The following reference files are split out by individual tool.

Tool Annotation Type Description
bsqr reference files for base quality score recalibration from GATK4
known-indels-vcf-gz string; VCF of "gold standard" indels for BQSR. intended to be pulled from Broad's cloud files
known-indels-vcf-gz-tbi string; tabix index for above known indels vcf
dbsnp138-vcf string; VCF of dbSNP variation for BQSR. intended to be pulled from Broad's cloud files
dbsnp138-vcf-idx string; .idx index file for above dbSNP vcf
verifybamid2 reference data files specific to VerifyBamID2
db-V string; filename for assorted Verify annotation files
db-UD string; filename for assorted Verify annotation files
db-mu string; filename for assorted Verify annotation files
db-bed string; filename for assorted Verify annotation files
deepvariant reference data files specific to deepvariant
calling-ranges string; text file containing list of files containing chromosomal intervals for embarrassingly parallel analysis. these are currently effectively placeholders that just contain the standard human chromosomes, but at some point, this will be extended to contain actual balanced calling intervals
lumpy reference data files specific to lumpy or smoove
exclude-bed string; set of hard-to-call bed intervals to exclude from analysis. these files are intended to be the ones listed in the tools' documentation, but can be customized if desired
delly reference data files specific to delly
exclude-bed string; set of hard-to-call bed intervals to exclude from analysis. these files are intended to be the ones listed in the tools' documentation, but can be customized if desired
svaba reference data files specific to svaba
exclude-bed string; set of hard-to-call bed intervals to exclude from analysis. though this option is exposed by SvABA, there is no recommended file to use here, so one might just use the lumpy files, for example
manta reference data files specific to manta
calling-range-bed-gz string; bgzip-compressed bedfile of valid calling ranges, e.g. autosomes. manta recommends not providing very many regions here, as it evidently causes problems with its task dispatch heuristics
calling-range-bed-gz-tbi string; tabix index of above compressed bedfile
somalier reference data files specific to somalier
sites-vcf-gz string; predefined set of informative sites to extract from each sample
giraffe experimental, currently ignored
graph-gbz string; experimental, currently ignored
graph-dist string; experimental, currently ignored
graph-min string; experimental, currently ignored

Two manifest formats are accepted, depending on the format of input available.

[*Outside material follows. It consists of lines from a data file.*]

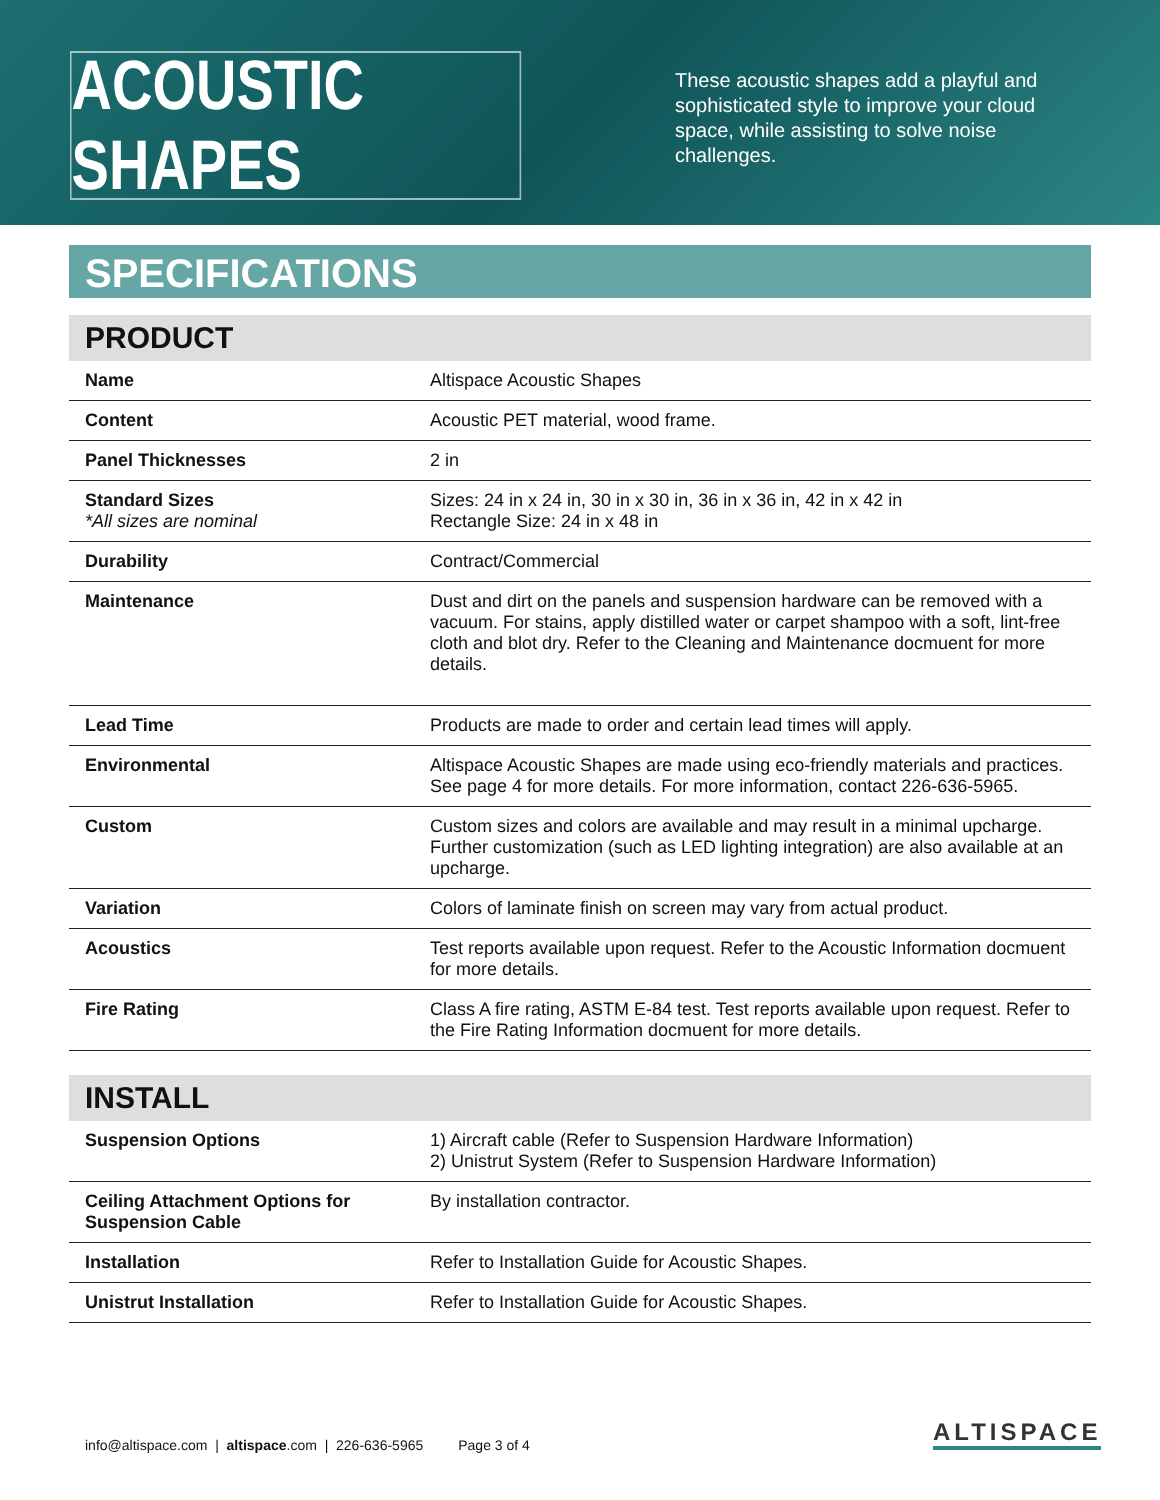ACOUSTIC SHAPES
These acoustic shapes add a playful and sophisticated style to improve your cloud space, while assisting to solve noise challenges.
SPECIFICATIONS
PRODUCT
| Name | Altispace Acoustic Shapes |
| Content | Acoustic PET material, wood frame. |
| Panel Thicknesses | 2 in |
| Standard Sizes *All sizes are nominal | Sizes: 24 in x 24 in, 30 in x 30 in, 36 in x 36 in, 42 in x 42 in Rectangle Size: 24 in x 48 in |
| Durability | Contract/Commercial |
| Maintenance | Dust and dirt on the panels and suspension hardware can be removed with a vacuum. For stains, apply distilled water or carpet shampoo with a soft, lint-free cloth and blot dry. Refer to the Cleaning and Maintenance docmuent for more details. |
| Lead Time | Products are made to order and certain lead times will apply. |
| Environmental | Altispace Acoustic Shapes are made using eco-friendly materials and practices. See page 4 for more details. For more information, contact 226-636-5965. |
| Custom | Custom sizes and colors are available and may result in a minimal upcharge. Further customization (such as LED lighting integration) are also available at an upcharge. |
| Variation | Colors of laminate finish on screen may vary from actual product. |
| Acoustics | Test reports available upon request. Refer to the Acoustic Information docmuent for more details. |
| Fire Rating | Class A fire rating, ASTM E-84 test. Test reports available upon request. Refer to the Fire Rating Information docmuent for more details. |
INSTALL
| Suspension Options | 1) Aircraft cable (Refer to Suspension Hardware Information) 2) Unistrut System (Refer to Suspension Hardware Information) |
| Ceiling Attachment Options for Suspension Cable | By installation contractor. |
| Installation | Refer to Installation Guide for Acoustic Shapes. |
| Unistrut Installation | Refer to Installation Guide for Acoustic Shapes. |
info@altispace.com | altispace.com | 226-636-5965 Page 3 of 4
ALTISPACE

For fastq input, the following columns are expected in the run manifest, by default at config/manifest.tsv:

Manifest column Description
projectid run ID, or other desired grouping of sequencing samples. this will be a subdirectory under individual tools in results/
sampleid sequencing ID for sample
r1 R1 fastq.gz file for sample
r2 R2 fastq.gz file for sample
lane (optional) sequencing lane code, with L00 prefix. if not specified, will be assumed to be L001. if the input fastq has combined lane data, specify as combined

For bam input, which will be back-converted to fastq and realigned to the configured genome, the following columns are expected in the run manigest:

Manifest column Description
projectid run ID, or other desired grouping of sequencing samples. this will be a subdirectory under individual tools in results/
sampleid sequencing ID for sample
bam bam file containing pre-aligned reads for sample

Step 3: Install Snakemake

Install Snakemake using conda:

conda create -c bioconda -c conda-forge -n snakemake snakemake

For installation details, see the instructions in the Snakemake documentation.

Step 4: Execute workflow

Activate the conda environment:

conda activate snakemake

Test your configuration by performing a dry-run via

snakemake --use-conda -n

Execute the workflow locally via

snakemake --use-conda --cores $N

using $N cores or run it in a cluster environment via

snakemake --use-conda --use-singularity --profile sge-profile --cluster-config config/cluster.yaml --jobs 100

See the Snakemake documentation for further details.

Cluster profiles

Snakemake interfaces with job schedulers via cluster profiles. For running jobs on SGE, you can use the cookiecutter template here.

How to choose the pipeline's rule-specific dependency behavior

This pipeline is designed to be run using either conda or docker/singularity/apptainer to manage rule-specific dependencies. Snakemake's usual method for selecting between these options is to either specify --use-conda or --use-singularity during the snakemake command line invocation. However, due to a lack of a functional conda environment for DeepVariant, pure conda mode is not possible when using DeepVariant for variant calling.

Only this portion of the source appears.